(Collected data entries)
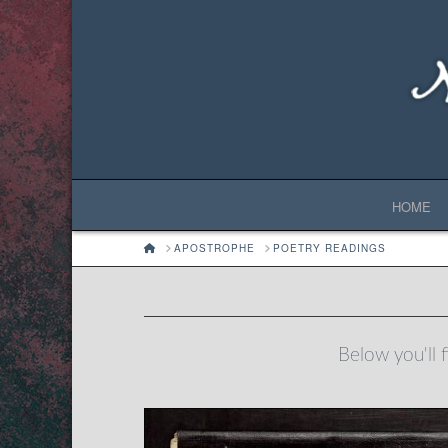
HOME
HOME
APOSTROPHE
POETRY READINGS
Below you'll f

**INSTRUCTIONS FOR THE TASK:** Write every line above out again exactly; pictures do not belong in the copy.

**WRITTEN SOLUTION:**
HOME
HOME
APOSTROPHE
POETRY READINGS
Below you'll f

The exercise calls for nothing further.